Zai-org
GLM-4.5
GLM-4.5 Series Models are foundation models specifically engineered for intelligent agents. The flagship GLM-4.5 integrates 355 billion total parameters (32 billion active), unifying reasoning, coding, and agent capabilities to address complex application demands. As a hybrid reasoning system, it offers dual operational modes: - Thinking Mode: Enables complex reasoning, tool invocation, and strategic planning - Non-Thinking Mode: Delivers low-latency responses for real-time interactions This architecture bridges high-performance AI with adaptive functionality for dynamic agent environments.
GLM 4.5V
Z.ai's GLM-4.5V sets a new standard in visual reasoning, achieving SOTA performance across 42 benchmarks among open-source models.
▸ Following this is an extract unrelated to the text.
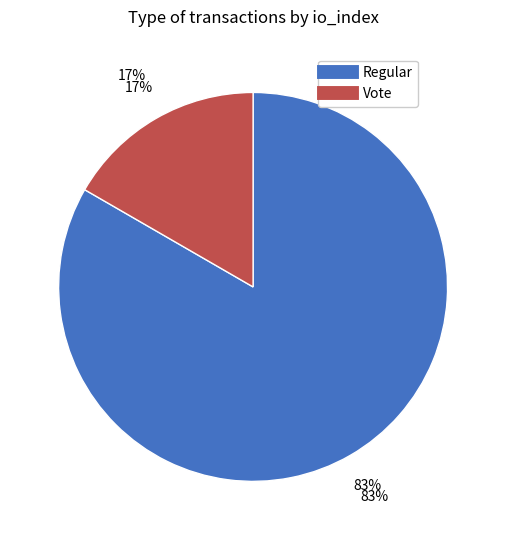

How many segments does this pie chart have?

2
Beyond benchmarks, it excels in real-world applications through hybrid training, enabling comprehensive visual understanding—from image/video analysis and GUI interaction to complex document processing and precise visual grounding. In China's GeoGuessr challenge, GLM-4.5V surpassed 99% of 21,000 human players within 16 hours, reaching 66th place in a week. Built on the GLM-4.5-Air foundation and inheriting GLM-4.1V-Thinking's approach, it leverages a 106B-parameter MoE architecture for scalable, efficient performance. This model bridges advanced AI research with practical deployment, delivering unmatched visual intelligence
GLM 4.1V 9B Thinking
GLM-4.1V-9B-Thinking is an open-source Vision-Language Model (VLM) jointly released by Zhipu AI and Tsinghua University’s KEG Lab, specifically designed to handle complex multimodal cognitive tasks. Built upon the GLM-4-9B-0414 base model, it integrates Chain-of-Thought (CoT) reasoning and employs reinforcement learning strategies, significantly enhancing its cross-modal reasoning capabilities and stability. As a lightweight model with 9B parameters, it strikes an optimal balance between deployment efficiency and performance. Across 28 authoritative benchmark evaluations, it matches or surpasses the performance of the 72B-parameter Qwen-2.5-VL-72B in 18 metrics. The model excels in tasks such as image-text understanding, mathematical and scientific reasoning, and video comprehension, while also supporting 4K-resolution images and arbitrary aspect ratios.